The left-handed Puerta muscled his way through the first set after a 90-minute rain delay and looked capable of overpowering the slender Davydenko.

However the Russian, who beat last year's runner-up Guillermo Coria, also from Argentina, in the fourth round, found his range in the windy conditions to seize the initiative.

Puerta found himself on the defensive as Davydenko came up with some punishing angles off both wings and the Russian moved into a two sets to one lead.

The 26-year-old Argentine found a new lease of life in the fourth set, pouncing for a break in the seventh game to set up a decider.

With both players slugging relentlessly from the back court it was Puerta who wobbled first, sending a tired-looking forehand over the baseline to trail 4-2.

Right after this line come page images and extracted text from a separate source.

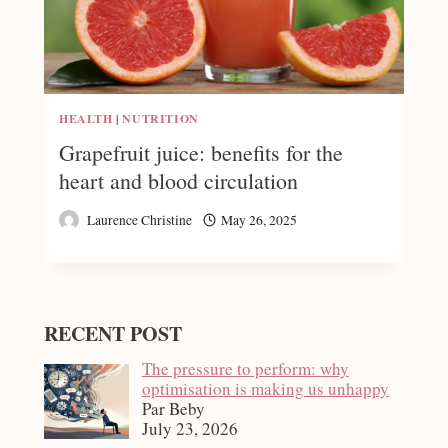
HEALTH
|
NUTRITION
Grapefruit juice: benefits for the
heart and blood circulation
Laurence Christine
May 26, 2025
RECENT POST
The pressure to perform: why
optimisation is making us unhappy
Par Beby
July 23, 2026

The Argentine refused to flinch, however, summoning all is reserves of energy to surge through the next four games as Davydenko's resistance finally crumbled.

Puerta's crunched an unplayable forehand down the line to end the contest after three hours 29 minutes.

"Even when I was 4-2 down in the fifth set I still believed that I could win," said Puerta. "I felt like I was playing in Buenos Aires today, there was a lot of support.

"That gave me a lot of strength."

It is the third year running that an unseeded player has reached the men's final at Roland Garros, following on from last year's champion Gaston Gaudio and Dutchman Martin Verkerk, who was beaten in the 2003 final.